I haven't investigated this further, but I see no reason to suspect the result would not generalise to elastic collisions in which both masses are moving, or to two or three dimensions.
Also, I was interested to find that as ratio of $m1:m2$ was increased, the velocity achieved by mass 2 was limited to 4 (or, I suspect, double whatever the initial velocity was) - again, I suppose there has to be some limit, especially considering that at the same time (mass 1 getting relatively much heavier) mass 1 velocity approaches a limit of 2 (it is pretty much unaffected by the small mass 2) - so there is little momentum loss, and mass 2 velocity is necessarily restricted.
So I hope you can see, as I now can (and as was presumably obvious to the more experienced respondents here) there is no possibility for both masses to experience the same velocity under an elastic collision.

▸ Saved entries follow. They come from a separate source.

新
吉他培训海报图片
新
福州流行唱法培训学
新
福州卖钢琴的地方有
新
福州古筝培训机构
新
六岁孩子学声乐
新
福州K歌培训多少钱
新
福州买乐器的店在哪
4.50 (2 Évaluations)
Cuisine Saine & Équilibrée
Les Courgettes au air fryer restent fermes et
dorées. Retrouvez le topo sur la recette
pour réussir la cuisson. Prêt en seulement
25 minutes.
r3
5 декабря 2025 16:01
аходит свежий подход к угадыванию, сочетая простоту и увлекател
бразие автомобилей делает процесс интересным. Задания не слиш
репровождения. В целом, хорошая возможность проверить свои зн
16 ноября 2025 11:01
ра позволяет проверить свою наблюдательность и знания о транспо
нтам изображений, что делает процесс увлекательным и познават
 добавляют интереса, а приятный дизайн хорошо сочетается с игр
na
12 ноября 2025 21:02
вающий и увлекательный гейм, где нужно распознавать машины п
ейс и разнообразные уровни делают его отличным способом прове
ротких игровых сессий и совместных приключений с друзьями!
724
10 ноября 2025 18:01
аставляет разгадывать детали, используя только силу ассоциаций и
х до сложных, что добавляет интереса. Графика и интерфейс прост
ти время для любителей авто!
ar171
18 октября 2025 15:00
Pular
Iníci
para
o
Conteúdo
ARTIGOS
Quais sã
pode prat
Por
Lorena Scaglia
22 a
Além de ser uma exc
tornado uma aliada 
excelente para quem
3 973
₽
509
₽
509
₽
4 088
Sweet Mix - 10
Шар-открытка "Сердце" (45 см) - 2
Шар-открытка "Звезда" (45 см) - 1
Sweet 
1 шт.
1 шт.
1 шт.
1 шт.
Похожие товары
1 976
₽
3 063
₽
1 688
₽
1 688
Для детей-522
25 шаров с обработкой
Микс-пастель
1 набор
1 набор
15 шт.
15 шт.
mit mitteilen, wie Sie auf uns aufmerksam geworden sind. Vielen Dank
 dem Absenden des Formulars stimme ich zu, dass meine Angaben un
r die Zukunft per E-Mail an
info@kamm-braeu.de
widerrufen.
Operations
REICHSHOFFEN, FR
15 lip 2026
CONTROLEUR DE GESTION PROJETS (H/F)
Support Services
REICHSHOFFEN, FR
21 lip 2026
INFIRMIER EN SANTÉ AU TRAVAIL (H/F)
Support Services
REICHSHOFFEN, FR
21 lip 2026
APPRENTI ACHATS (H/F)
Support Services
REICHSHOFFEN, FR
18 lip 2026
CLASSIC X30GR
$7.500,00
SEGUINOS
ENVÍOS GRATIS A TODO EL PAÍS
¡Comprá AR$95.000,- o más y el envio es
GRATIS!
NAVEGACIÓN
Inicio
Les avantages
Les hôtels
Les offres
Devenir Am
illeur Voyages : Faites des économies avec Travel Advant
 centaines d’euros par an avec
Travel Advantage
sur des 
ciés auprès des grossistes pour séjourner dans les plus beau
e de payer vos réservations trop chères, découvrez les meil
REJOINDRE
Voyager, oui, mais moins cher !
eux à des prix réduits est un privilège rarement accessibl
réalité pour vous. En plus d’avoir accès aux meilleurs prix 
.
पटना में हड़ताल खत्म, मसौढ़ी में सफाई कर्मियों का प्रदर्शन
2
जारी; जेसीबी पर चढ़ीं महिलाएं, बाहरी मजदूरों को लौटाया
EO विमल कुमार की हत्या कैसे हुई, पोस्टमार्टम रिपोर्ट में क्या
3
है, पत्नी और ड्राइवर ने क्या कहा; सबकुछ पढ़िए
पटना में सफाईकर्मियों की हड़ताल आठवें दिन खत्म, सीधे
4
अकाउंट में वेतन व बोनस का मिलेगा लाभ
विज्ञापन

Also, that the behaviour is fully deterministic by solution of the simultaneous equations!
EDIT I guess it makes sense that the maximum post-collision velocity for mass 2 is double that of (an relatively very heavy) mass 1 - this can be seen be adjusting the frame of reference such that mass 1 is stationary and mass 2 approaching it with velocity = -2 ..... a heavy enough mass 1 will act much like a wall, and mass 2 will bounce off it elasticly with velocity = +2, a net change of +4 .... thus the maximum velocity differential $|v2 - v1|$ is bounded by the magnitude of the initial velocity differential (as when a particle bounces off a wall).